Zelda rubbed her eyes absentmindedly as she watched Pat Sajak announce the next phrase that the contestant would be guessing. She liked to think that she never really liked the color of her eyes. They were a light blue, almost grey on some days, and were so unlike the oceanic colored eyes that her roommate had.
She really wished her eyes were green, or even a light brown. She ran her hand down her face, stopping to trace the cut on her cheek from the Deku Nut's shell. It had healed considerably overnight, but Zelda was sure it would leave a small scar when it had completely stitched itself up. Zelda still had the man's handkerchief, too. It was tucked into one of her drawers for safe-keeping.
"That good?" Zelda asked, frowning slightly, dropping her hand to her lap.
"That good," Malon repeated. "He's tall and muscle-y too. But not the gross steroid kind of muscle-y. He must work out a lot though."
"I thought it was on the inside that counted," Zelda replied innocently.
"Maybe so, but everybody's got eyes, and when a fine piece of Hylian wanders into your lecture hall looking like a god, you can't blame yourself for using them," Malon commented sagely. "And oh goddesses, that's without mentioning his smile." She threw a hand on her forehead, leaning over the side of the armrest to swoon dramatically. "You could make world peace with that kind of smile."
Zelda shook her head, laughing; good ol', boy-crazy Malon. "Must be one hell-of-a smile," she whistled.
"You have no idea." Malon sighed dreamily.

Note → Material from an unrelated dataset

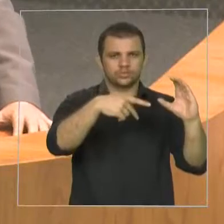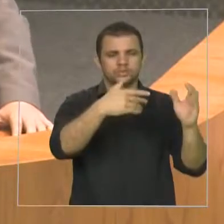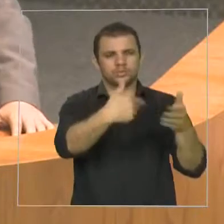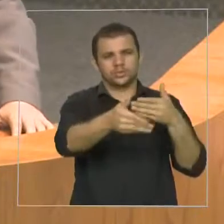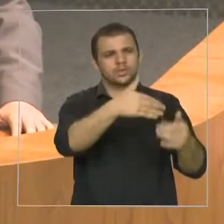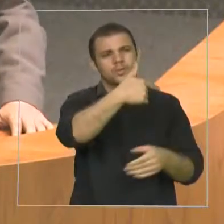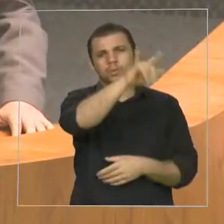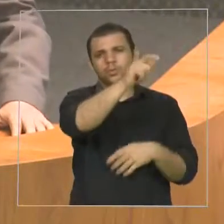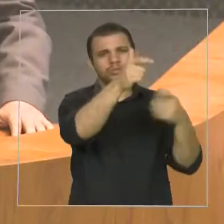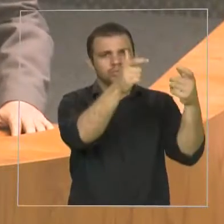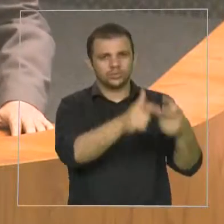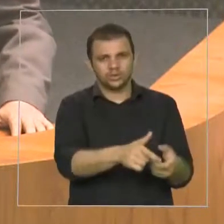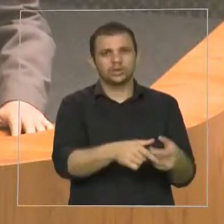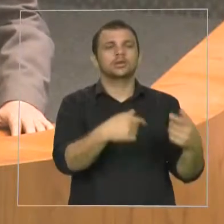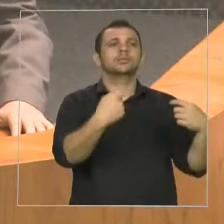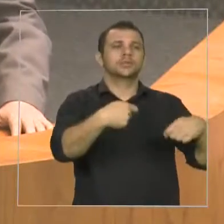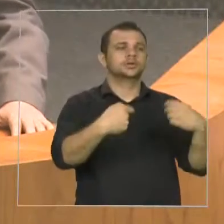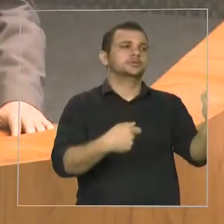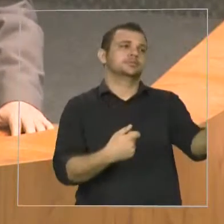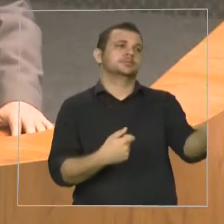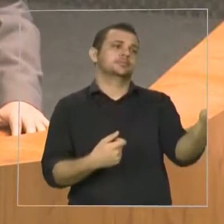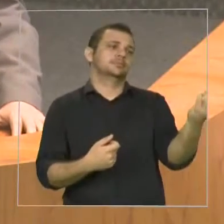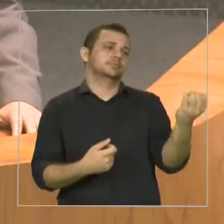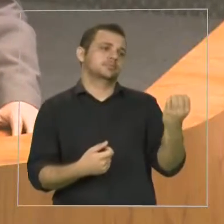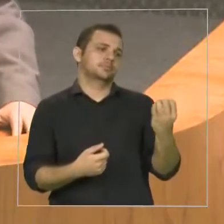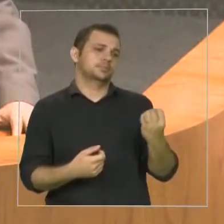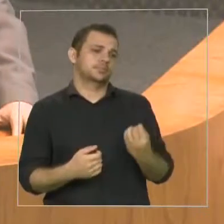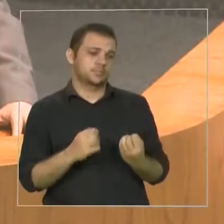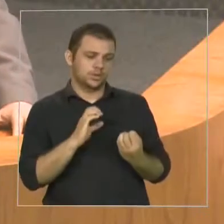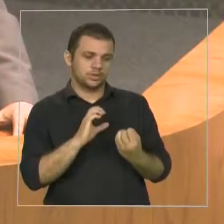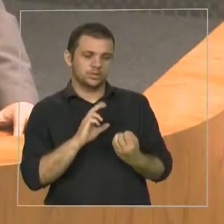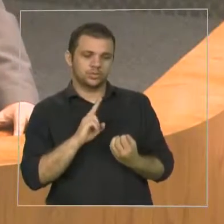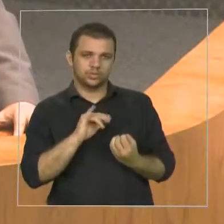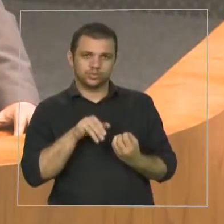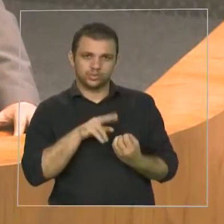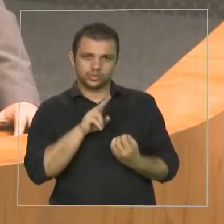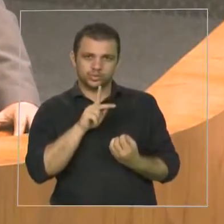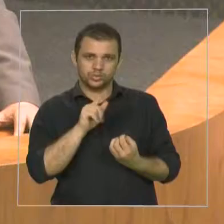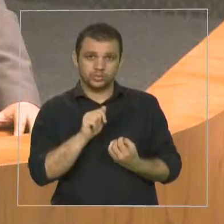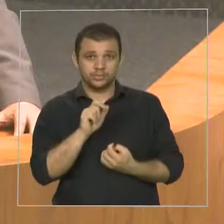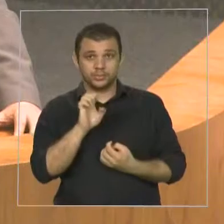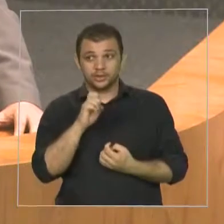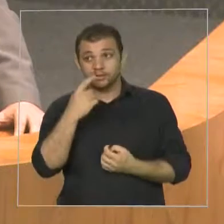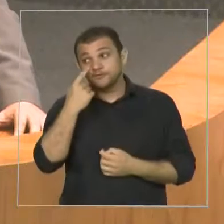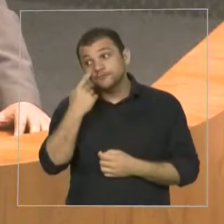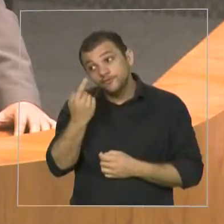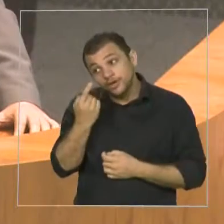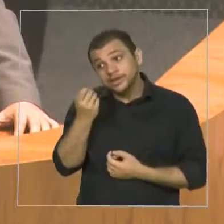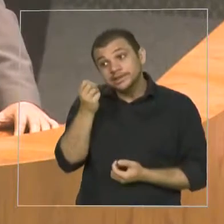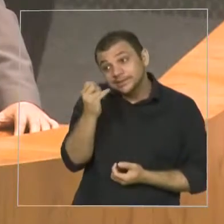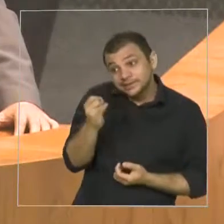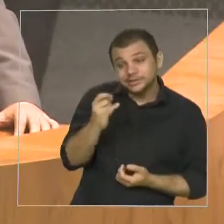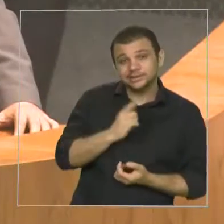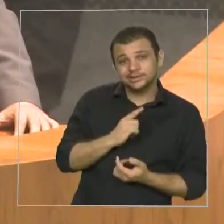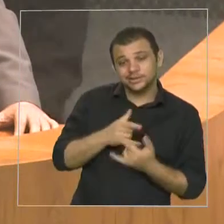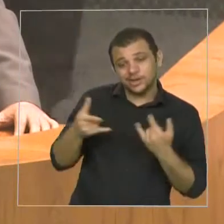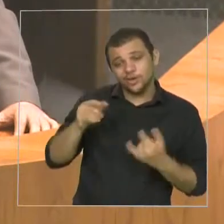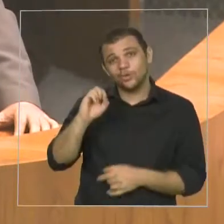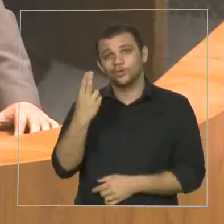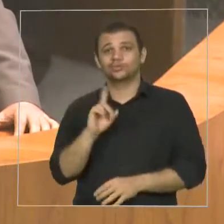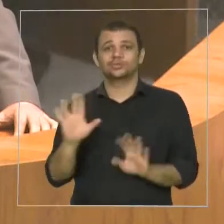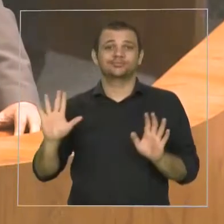distante, é obrigado a chegar ao Cujup, para ver se tem disponibilidade ou não de passagem. Em relação às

For some reason, Zelda thought back to the man in the green. She had thought he had a pretty nice smile too. Zelda half-wondered if she would swoon over his smile like Malon was doing, too. Definitely not, Zelda thought dryly. Her friends had always praised her for keeping calm around the male species, and there was no way some boy was going to change that for her.
"Well, I look forward to seeing him." Zelda returned.
"Good, you should. Maybe he'll change your hermit ways," Malon grinned, eyes sparkling mischievously.
Zelda rolled her eyes for the umpteenth time that day, giggling. "We'll see, Mal. Did I tell you I met the Chief and Director of the entire Hyrulian Law Enforcement system?" Zelda said, casually changing the subject.
Sobering from her boy-talk high, Malon snuggled into the recliner with her eyes back to the TV. "Nope. Is she as scary as she is in interviews?"
Zelda smiled slightly. "No, actually. She was pretty nice. A lot nicer than I thought she'd be. I think she liked me, too."
"Maybe she'll give you a raise and you could be Ingo's boss? Ha! Wouldn't that be funny?"
"It would be," Zelda chuckled.
After that, Zelda watched the rest of Wheel of Fortune by herself after Malon retreated to her room to go to bed.
Zelda forgot to say "I told you so" when Malon complained about her back hurting the moment she stood up from the couch.
Author's Note: First things first; I don't think you people understand how hard it was for me to right this. When I said Chapter 2 was being edited, I lied. I had like 2 paragraphs already written. So, instead of sitting myself down to finish it, I decided that I had to vacuum, wash my sheets, polish the furniture, clean my bathroom, stalk people on Tumblr, and then do my hair (?) before I could actually write anything. It's a blessing and a curse to clean when you procrastinate.
Thank you to all my wonderful reviews/reviewers. I was so terrified to read any of what you guys had to say that I completely avoided this website until like an hour ago. But y'all are so lovely and so nice. I hope you enjoy the chapter as much as I had trouble writing it!
-callmeordinary
(Sorry my author's notes are so long. I'm sure none of you care about my procrastination, but I thought you should know. Anyone who tells you it's easy to write is a dirty, dirty liar.)